Work to be completed
When the string "amour" is part of a line in the data below, report the whole line.

Record excerpts
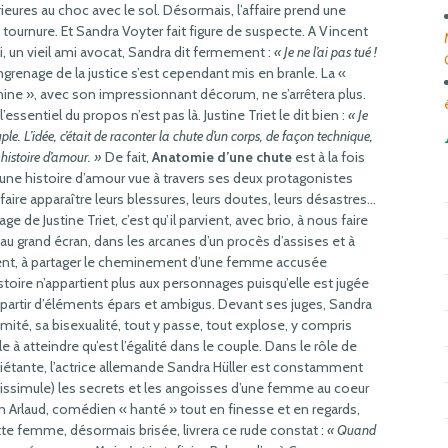
ieures au choc avec le sol. Désormais, l’affaire prend une
 tournure. Et Sandra Voyter fait figure de suspecte. A Vincent
, un vieil ami avocat, Sandra dit fermement :
« Je ne l’ai pas tué !
ngrenage de la justice s’est cependant mis en branle. La «
ine », avec son impressionnant décorum, ne s’arrêtera plus.
l’essentiel du propos n’est pas là. Justine Triet le dit bien :
« Je
ple. L’idée, c’était de raconter la chute d’un corps, de façon technique,
 histoire d’amour. »
De fait,
Anatomie d’une chute
est à la fois
d’une histoire d’amour vue à travers ses deux protagonistes
aire apparaître leurs blessures, leurs doutes, leurs désastres…
de Justine Triet, c’est qu’il parvient, avec brio, à nous faire
au grand écran, dans les arcanes d’un procès d’assises et à
, à partager le cheminement d’une femme accusée
istoire n’appartient plus aux personnages puisqu’elle est jugée
à partir d’éléments épars et ambigus. Devant ses juges, Sandra
mité, sa bisexualité, tout y passe, tout explose, y compris
e à atteindre qu’est l’égalité dans le couple. Dans le rôle de
uiétante, l’actrice allemande Sandra Hüller est constamment
dissimule) les secrets et les angoisses d’une femme au coeur
n Arlaud, comédien « hanté » tout en finesse et en regards,
ette femme, désormais brisée, livrera ce rude constat :
« Quand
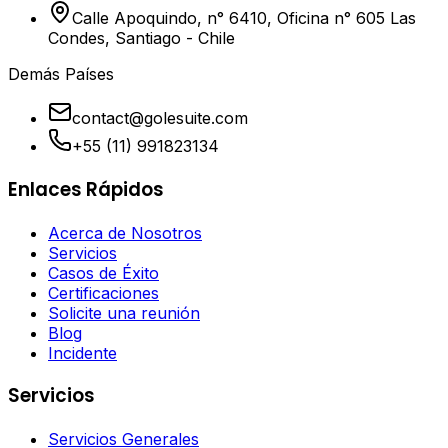
Calle Apoquindo, n° 6410, Oficina n° 605 Las
Condes, Santiago - Chile
Demás Países
contact@golesuite.com
+55 (11) 991823134
Enlaces Rápidos
Acerca de Nosotros
Servicios
Casos de Éxito
Certificaciones
Solicite una reunión
Blog
Incidente
Servicios
Servicios Generales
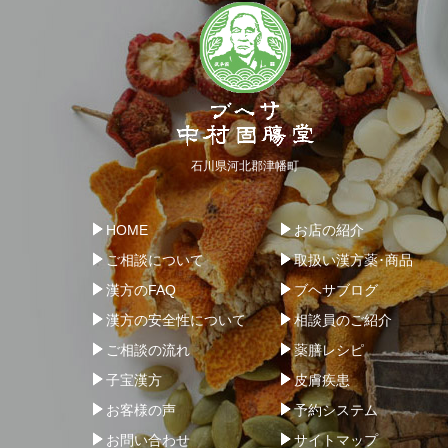
石川県河北郡津幡町
HOME
お店の紹介
ご相談について
取扱い漢方薬･商品
漢方のFAQ
ブヘサブログ
漢方の安全性について
相談員のご紹介
ご相談の流れ
薬膳レシピ
子宝漢方
皮膚疾患
お客様の声
予約システム
お問い合わせ
サイトマップ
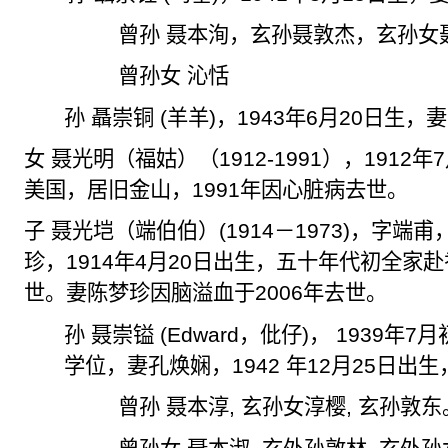
曾孙 聂本洵，玄孙聂敦杰，玄孙女
曾孙女 沁
恬
孙
聶崇铜
(
羊
羊
)
，
1943
年
6
月
20
日生，妻
女 聂光明（福姑）（
1912-1991
），
1912
年
7
美国，居旧金山，
1991
年因心脏病去世。
子 聂光
垲
（端伯伯）
(1914
－
1973)
，字端
甫
珍，
1914
年
4
月
20
日出生，五十年代初全家赴
世。妻陈梦珍因脑溢血于
2006
年去世。
孙 聂崇镒
(Edward
，
仳
仔
)
，
1939
年
7
月
学位，妻孔焕娴，
1942
年
12
月
25
日出生
曾孙 聂本淳
,
玄孙女
淳
樱
,
玄孙敦东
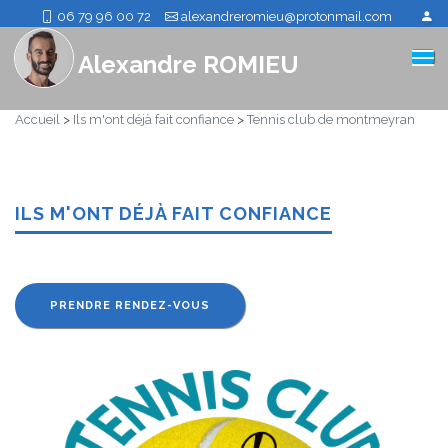
06 79 96 00 72
alexandreromieu@protonmail.com
Alexandre ROMIEU
Accueil
>
Ils m'ont déjà fait confiance
>
Tennis club de montmeyran
ILS M'ONT DÉJÀ FAIT CONFIANCE
PRENDRE RENDEZ-VOUS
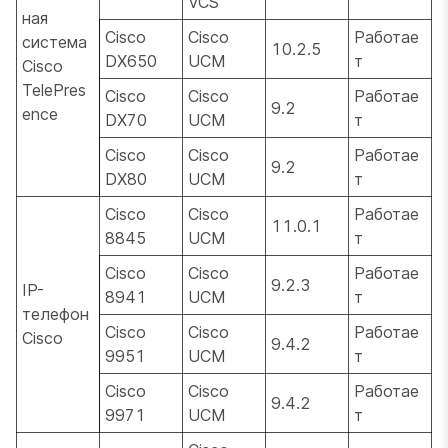
VCS
ная
Cisco
Cisco
Работае
система
10.2.5
DX650
UCM
т
Cisco
TelePres
Cisco
Cisco
Работае
9.2
ence
DX70
UCM
т
Cisco
Cisco
Работае
9.2
DX80
UCM
т
Cisco
Cisco
Работае
11.0.1
8845
UCM
т
Cisco
Cisco
Работае
9.2.3
IP-
8941
UCM
т
телефон
Cisco
Cisco
Работае
Cisco
9.4.2
9951
UCM
т
Cisco
Cisco
Работае
9.4.2
9971
UCM
т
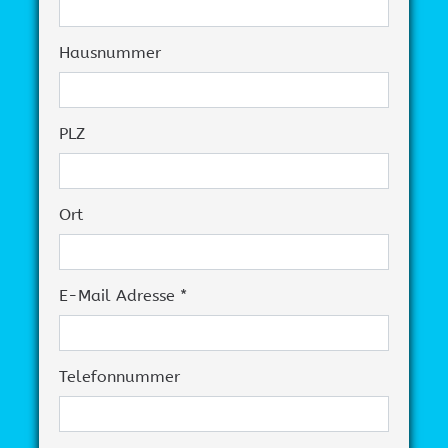
Hausnummer
PLZ
Ort
E-Mail Adresse *
Telefonnummer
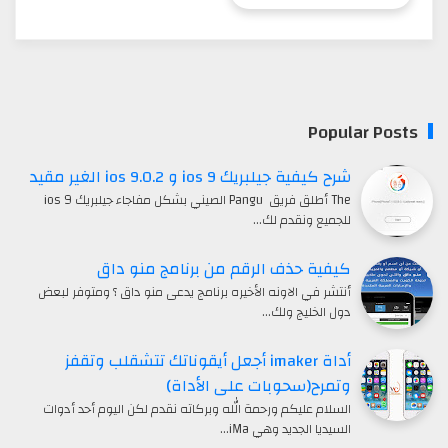
Popular Posts
شرح كيفية جيلبريك ios 9 و ios 9.0.2 الغير مقيد
The أطلق فريق Pangu الصيني بشكل مفاجاء جيلبريك ios 9
للجميع ونقدم لك…
كيفية حذف الرقم من برنامج منو داق
أنتشر في الاونه الأخيره برنامج يدعى منو داق ؟ ومتوفر لبعض
دول الخليج ولك…
أداة imaker أجعل أيقوناتك تتشقلب وتقفز
وتمرح(سحوبات على الأداة)
السلام عليكم ورحمة الله وبركاته نقدم لكن اليوم أحد أدوات
السيديا الجديد وهي iMa…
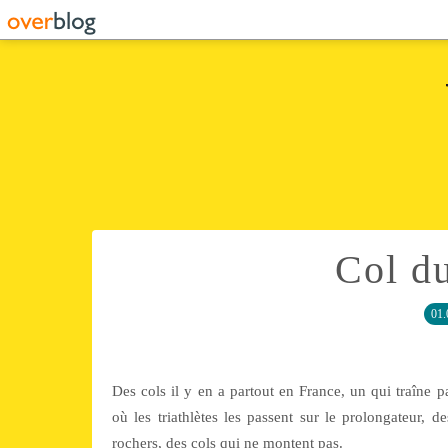
Col d
01.
Des cols il y en a partout en France, un qui traîne pa
où les triathlètes les passent sur le prolongateur, 
rochers, des cols qui ne montent pas.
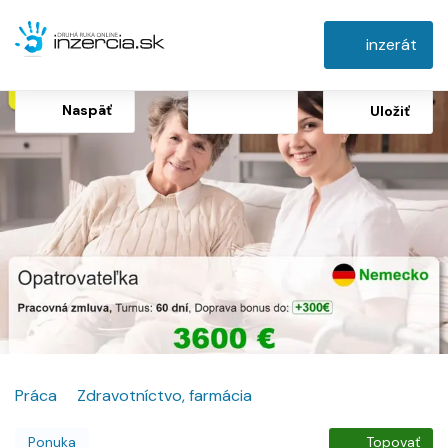
inzerát
Naspäť
Uložiť
Práca
Zdravotníctvo, farmácia
Ponuka
Topovať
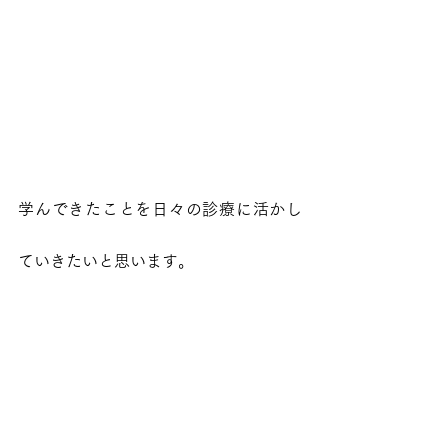
学んできたことを日々の診療に活かし
ていきたいと思います。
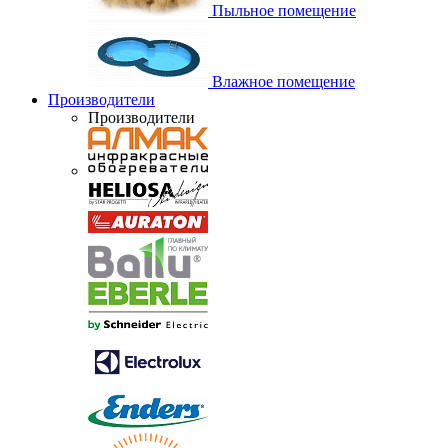
Пыльное помещение
Влажное помещение
Производители
Производители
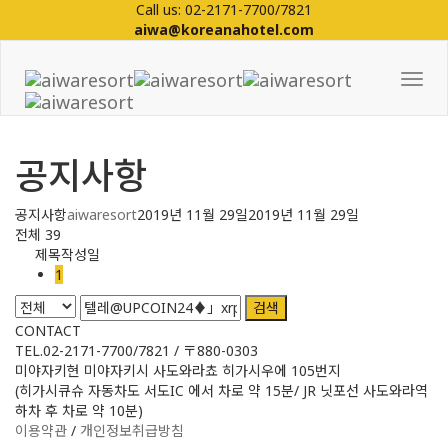
Call us: 02-2171-7700/7821
aiwa@koreanahotel.com
Tog
Nav
공지사항
공지사항
aiwaresort
2019년 11월 29일
2019년 11월 29일
전체 39
제목
작성일
1
검색
CONTACT
TEL.02-2171-7700/7821 / 〒880-0303
미야자키현 미야자키시 사도와라쵸 히가시우에 105번지
(히가시큐슈 자동차도 서도IC 에서 차로 약 15분/ JR 닛포선 사도와라역
하차 후 차로 약 10분)
이용약관
/
개인정보취급방침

Solution to the problem
 histoire d’amour. »
d’une histoire d’amour vue à travers ses deux protagonistes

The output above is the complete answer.